Der Sieg im ersten englischen Klassiker der Saison ging nach Frankreich: Der 33:1-Schuss Makfi, trainiert von Mikel Delzangles und geritten von Christophe Lemaire, gewann leicht gegen das Hannon-Paar Dick Turpin und Canford Cliffs. Mein Tipp Xtension lief ein braves Rennen, nur leider war die Prüfung kein Handicap mit vier Platzgeldern.
Der Gewinner stammt aus dem Shadwell-Imperium von Sheikh Hamdan Al Maktoum und war zweijährig bei Markus Tregoning im Training. Dort traute man dem Dubawi-Sohn offensichtlich nicht viel zu, Makfi wurde nach Frankreich verkauft und kam zu Delzangles ins Training. Mit Erfolg: Zuletzt war er leichter Sieger im Gr. 3 Prix Djebel in Maisons Laffitte – und dennoch hatte ihn kaum einer (ich natürlich auch nicht) auf der Rechnung.

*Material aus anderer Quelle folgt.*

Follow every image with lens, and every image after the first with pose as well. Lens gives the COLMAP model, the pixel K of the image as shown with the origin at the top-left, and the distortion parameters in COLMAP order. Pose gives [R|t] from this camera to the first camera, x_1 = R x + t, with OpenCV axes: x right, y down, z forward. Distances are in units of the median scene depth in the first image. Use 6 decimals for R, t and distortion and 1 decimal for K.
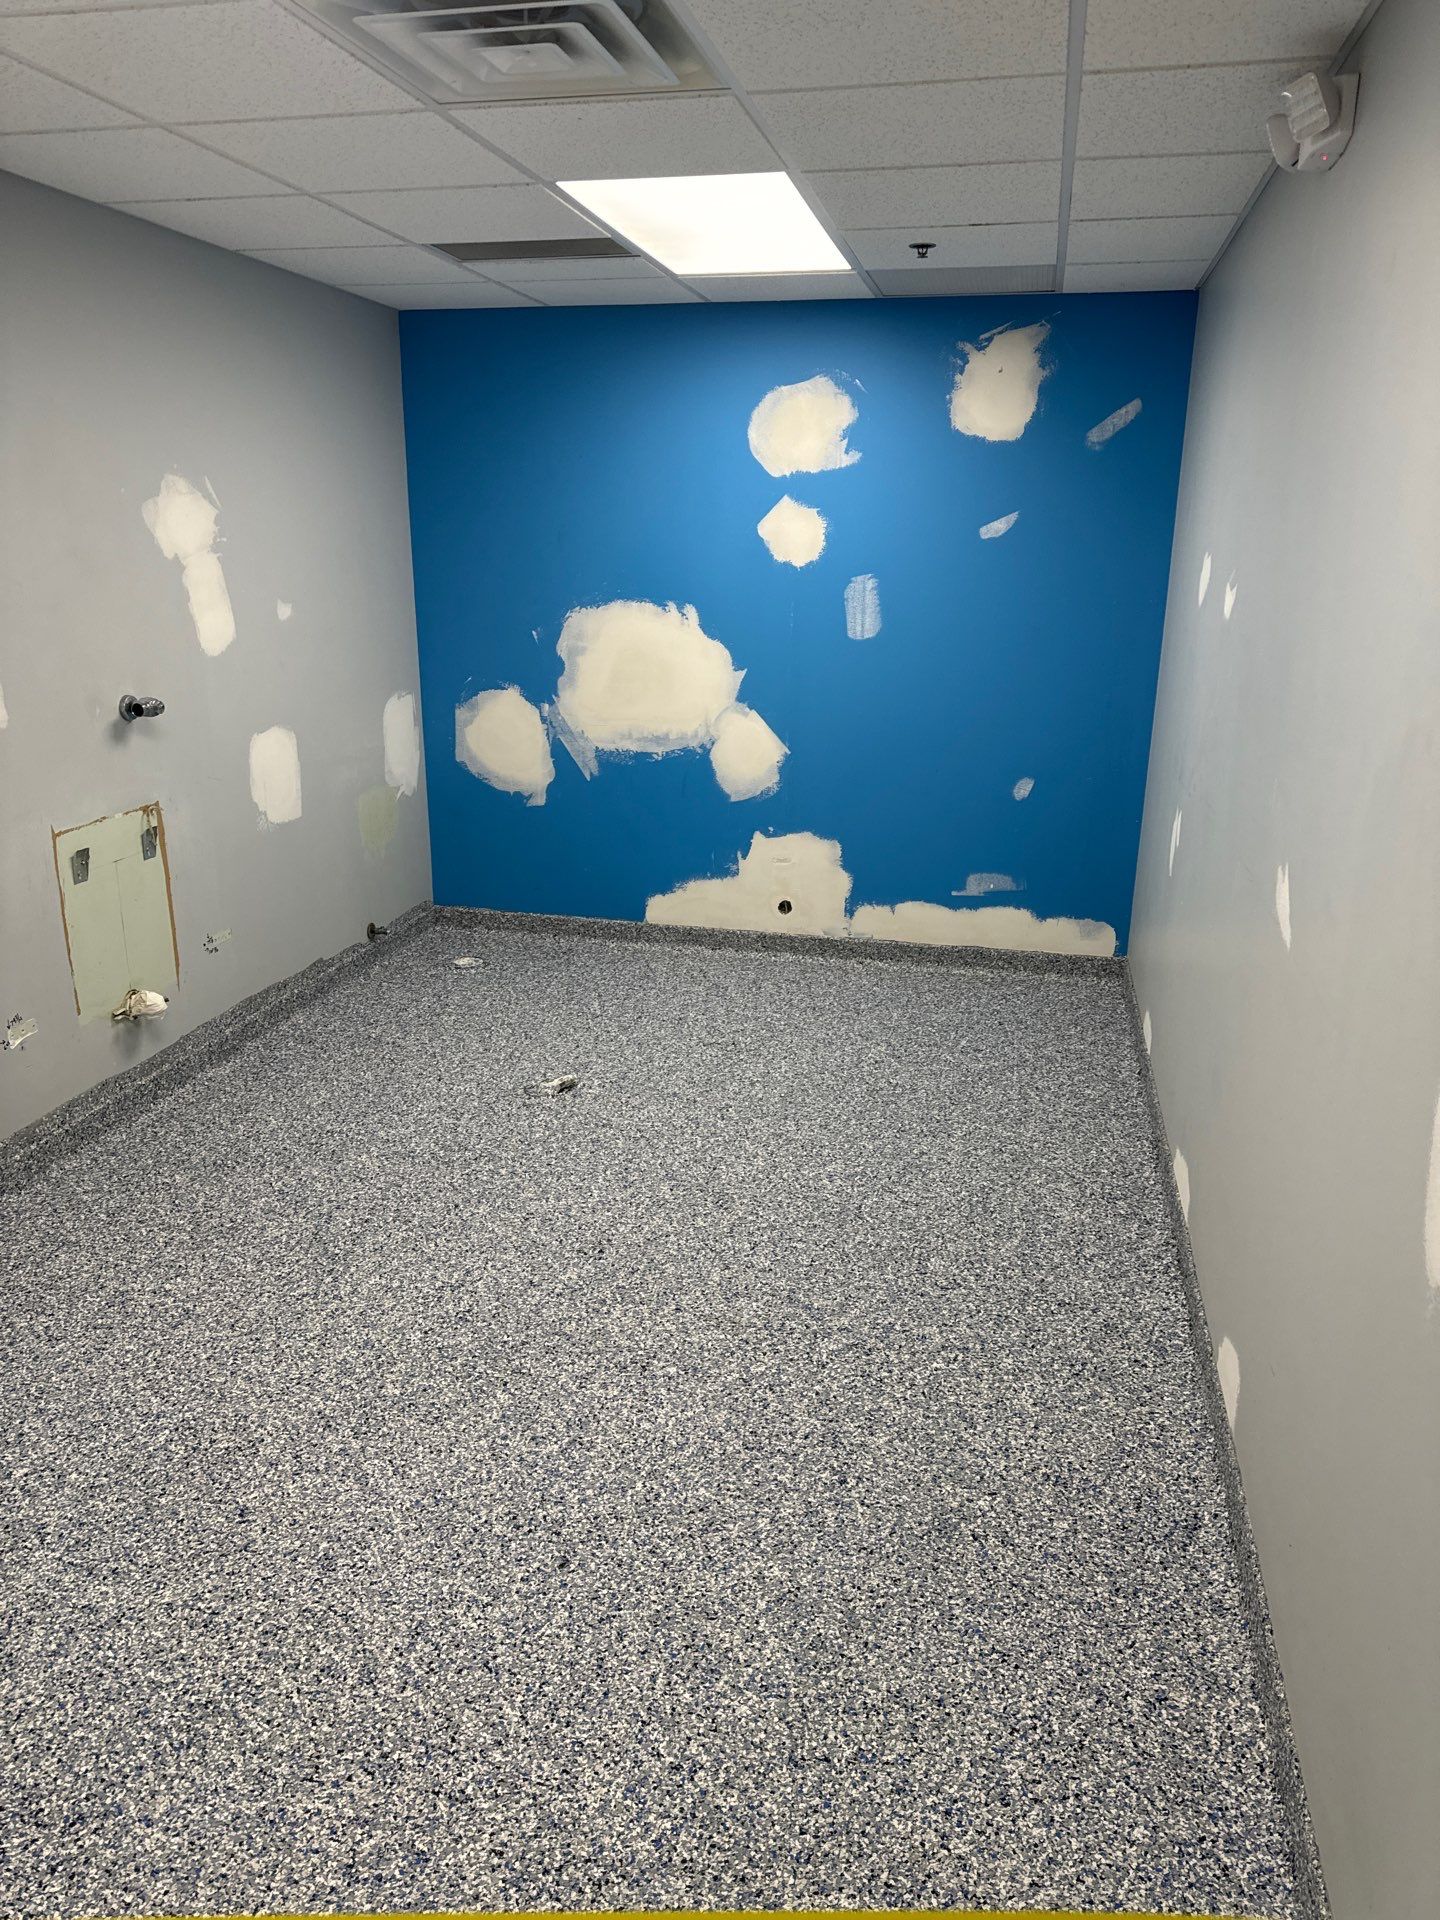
lens RADIAL K [[1344.1, 0, 724.2], [0, 1344.1, 955.1], [0, 0, 1]] dist [0.138936, -0.220514]
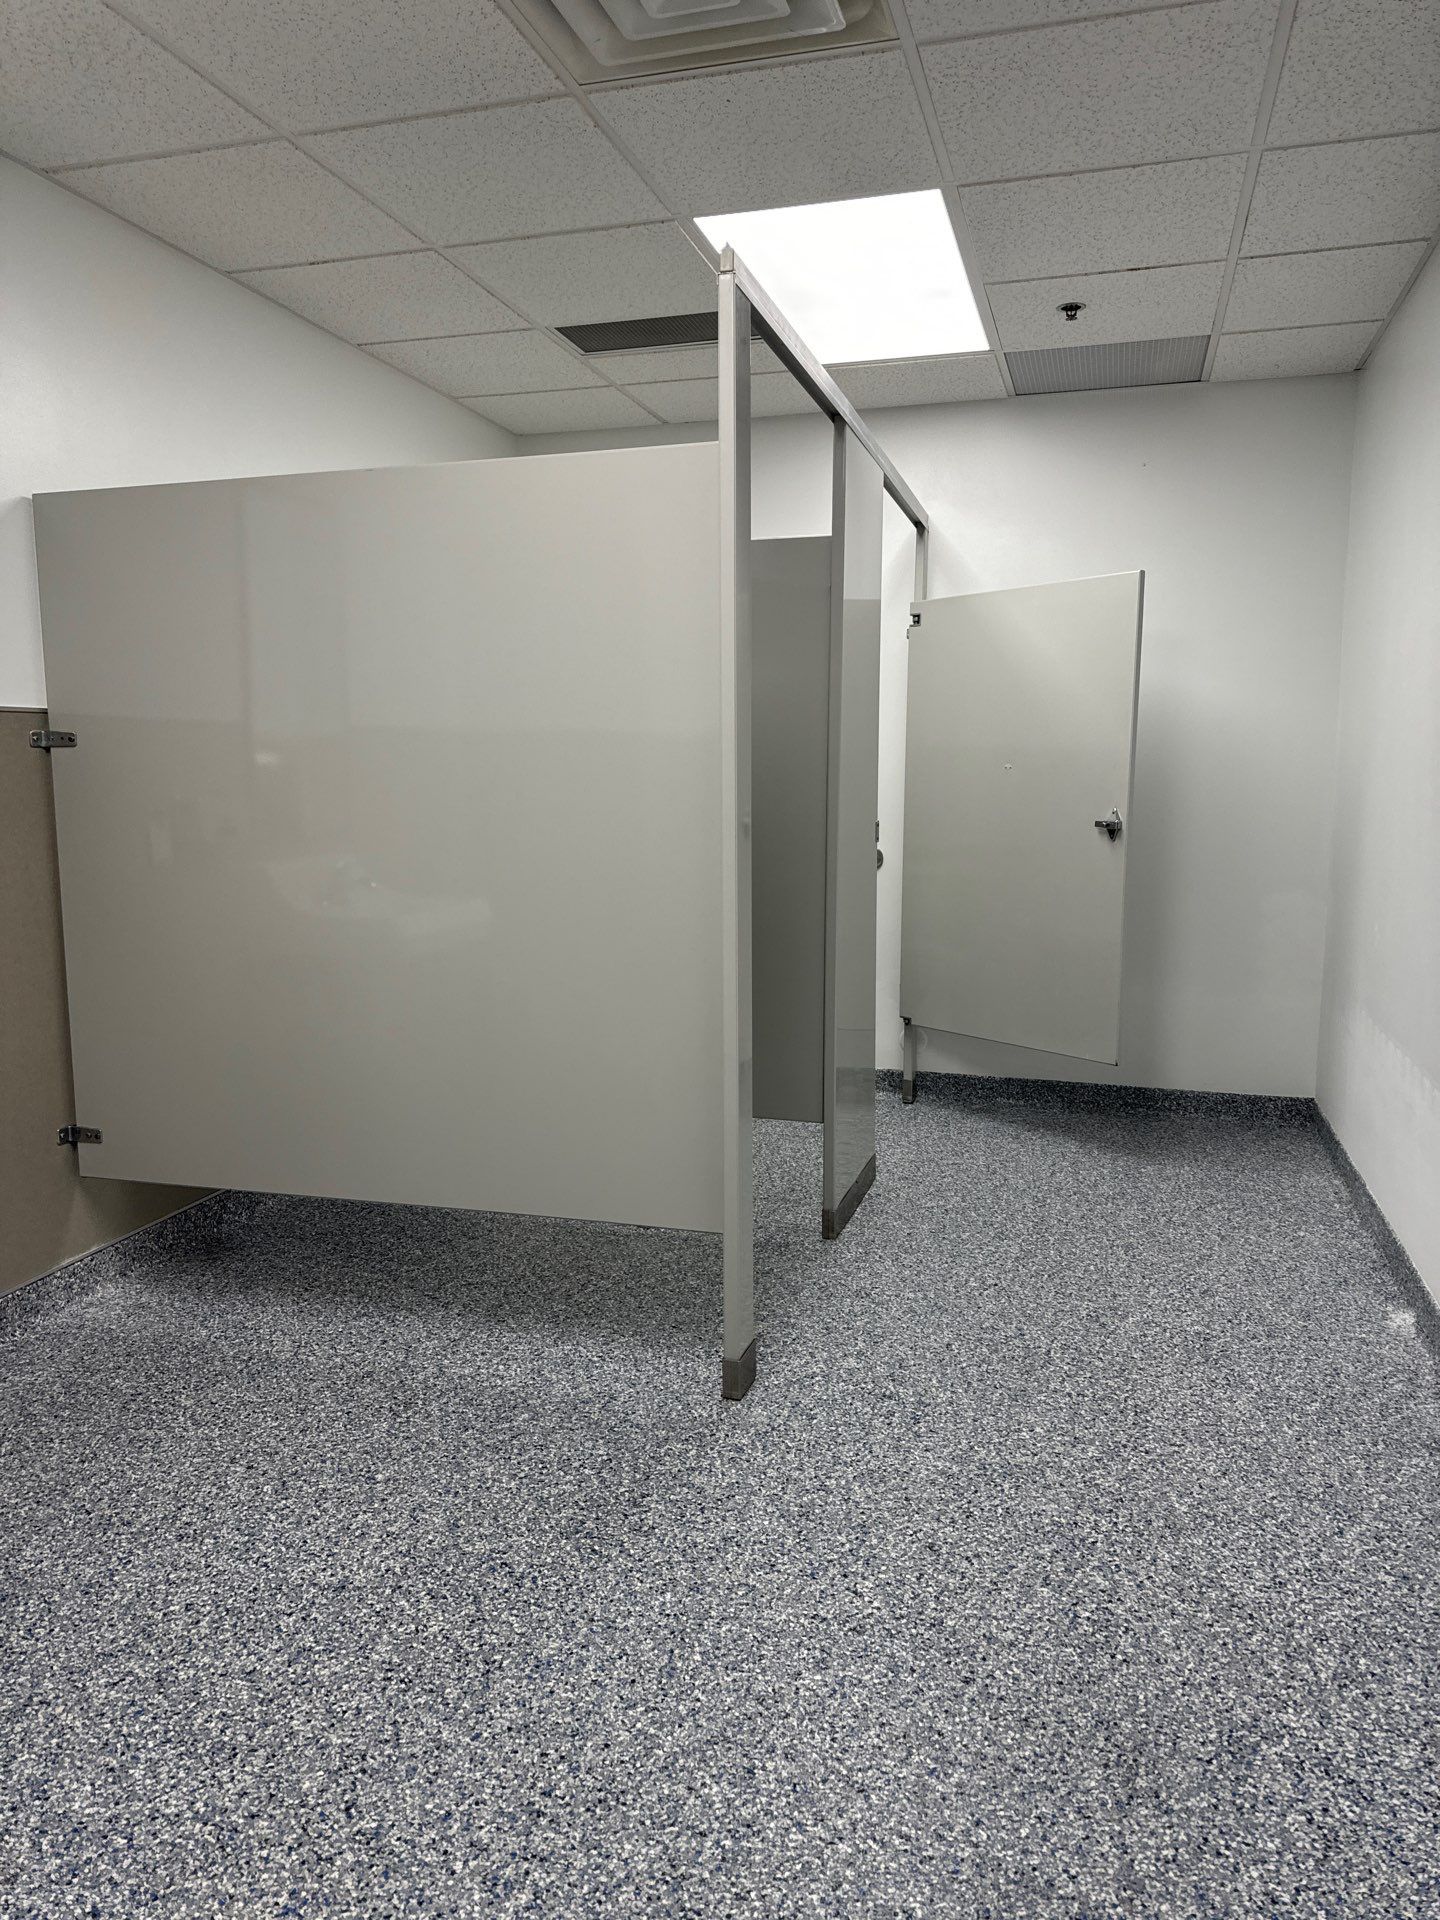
lens RADIAL K [[1375.6, 0, 717.0], [0, 1375.6, 951.2], [0, 0, 1]] dist [0.009371, -0.012075]
pose [[0.997806, -0.002893, -0.066145, -0.027555], [-0.007864, 0.986795, -0.161784, 0.055471], [0.065740, 0.161949, 0.984607, 0.091308]]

Denn viele Experten hatten schon im Vorfeld mal wieder einen Wunderkandidaten aus dem Quartier von Aidan O’Brien endeckt: Alles drehte sich um St. Nicholas Abby, 2009 unter anderem überzeugender Gewinner der Racing Post Trophy. Natürlich war der Hengst klarer Favorit bei den Buchmachern. Doch deren Mienen hellten sich während des Rennens wieder auf: St. Nicholas Abbey hatte spätestens nach etwa 1200 Metern sein Pulver verschossen und lief wie ein Pferd, das dieses Rennen unbedingt noch braucht - eigentlich ungewöhnlich für das Quartier, das die Flachrennen in England und Irland in den letzten Jahren ziemlich dominierte.

Die Stewards entschieden
In den siebziger Jahren hatte Henry Cecil mal mit der 33:1-Chance Bolkovski in den 2000 Guineas triumphiert. Am Sonntag hätte der in England von vielen Turffans fast vergötterte Trainer beinahe einen noch größeren Coup in den 1000 Guineas für die Stuten gelandet. 66:1-Schuss Jacqueline Quest, zuletzt noch deutlich unterlegen, war mit einer Nase vor der Favoritin Special Duty im Ziel vorne. Doch im Finish schwankte der Ritt von Tom Queally nach rechts und hatte damit nach Meinung der Stewards die französischen Mitfavoritin behindert. Die Richter stuften das Cecil-Pferd auf Platz 2 zurück und machten so Special Duty zur klassischen Siegerin. Eine harte Entscheidung besonders für Jacqueline Quests Besitzer Noel Martin, den deutsche Neonazis in den 90er Jahren lebensbedrohend verletzt hatten.
Es war zudem ein eher unbefriedigendes Rennen. Weil die Pferde, die eine niedrige Startbox-Nummer hatten, eindeutig im Vorteil waren. Die ersten fünf Pferde kamen alle an der „Stand-Side“, wer Mitte des Kurses war, blieb chancenlos. Meine Tipps
Pollenator
und Pipette, beide mit hohen Startbox-Nummern, wurden 11. bzw. 13. Und auch im nachfolgenden Sprint kamen Sieger und Placierte aus dem Bereich der niedrigen Nummern.